**Instructions to follow**
Leave out the pictures, and write out exactly the lines from the beginning of the material to the line holding "를 받고 불쌍한 사람을 가엾게 여기면 복을", that line included, and nothing else.

**Supplied data**
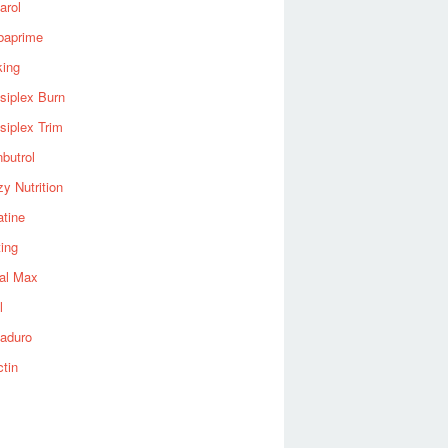
arol
baprime
king
siplex Burn
siplex Trim
nbutrol
y Nutrition
atine
ting
al Max
l
aduro
ctin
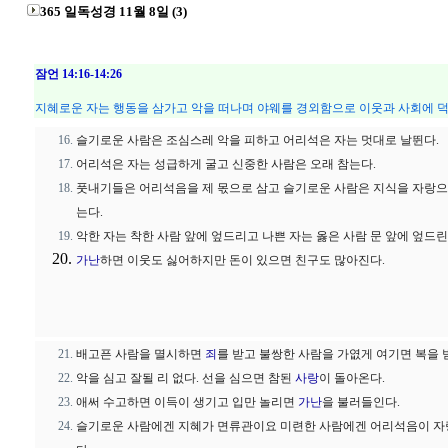
365 일독성경 11월 8일 (3)
잠언 14:16-14:26
지혜로운 자는 행동을 삼가고 악을 떠나며 야웨를 경외함으로 이웃과 사회에 덕
슬기로운 사람은 조심스레 악을 피하고 어리석은 자는 멋대로 날뛴다.
어리석은 자는 성급하게 굴고 신중한 사람은 오래 참는다.
풋내기들은 어리석음을 제 몫으로 삼고 슬기로운 사람은 지식을 자랑으
는다.
악한 자는 착한 사람 앞에 엎드리고 나쁜 자는 옳은 사람 문 앞에 엎드린
가난
하면 이웃도 싫어하지만 돈이 있으면 친구도 많아진다.
배고픈 사람을 멸시하면
죄
를 받고 불쌍한 사람을 가엾게 여기면 복을 
악을 심고 잘될 리 없다. 선을 심으면 참된
사랑
이 돌아온다.
애써 수고하면 이득이 생기고 입만 놀리면
가난
을 불러들인다.
슬기로운 사람에겐 지혜가 면류관이요 미련한 사람에겐 어리석음이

**Result**
arol
baprime
king
siplex Burn
siplex Trim
nbutrol
y Nutrition
atine
ting
al Max
l
aduro
ctin
365 일독성경 11월 8일 (3)
잠언 14:16-14:26
지혜로운 자는 행동을 삼가고 악을 떠나며 야웨를 경외함으로 이웃과 사회에 덕
슬기로운 사람은 조심스레 악을 피하고 어리석은 자는 멋대로 날뛴다.
어리석은 자는 성급하게 굴고 신중한 사람은 오래 참는다.
풋내기들은 어리석음을 제 몫으로 삼고 슬기로운 사람은 지식을 자랑으
는다.
악한 자는 착한 사람 앞에 엎드리고 나쁜 자는 옳은 사람 문 앞에 엎드린
가난
하면 이웃도 싫어하지만 돈이 있으면 친구도 많아진다.
배고픈 사람을 멸시하면
죄
를 받고 불쌍한 사람을 가엾게 여기면 복을 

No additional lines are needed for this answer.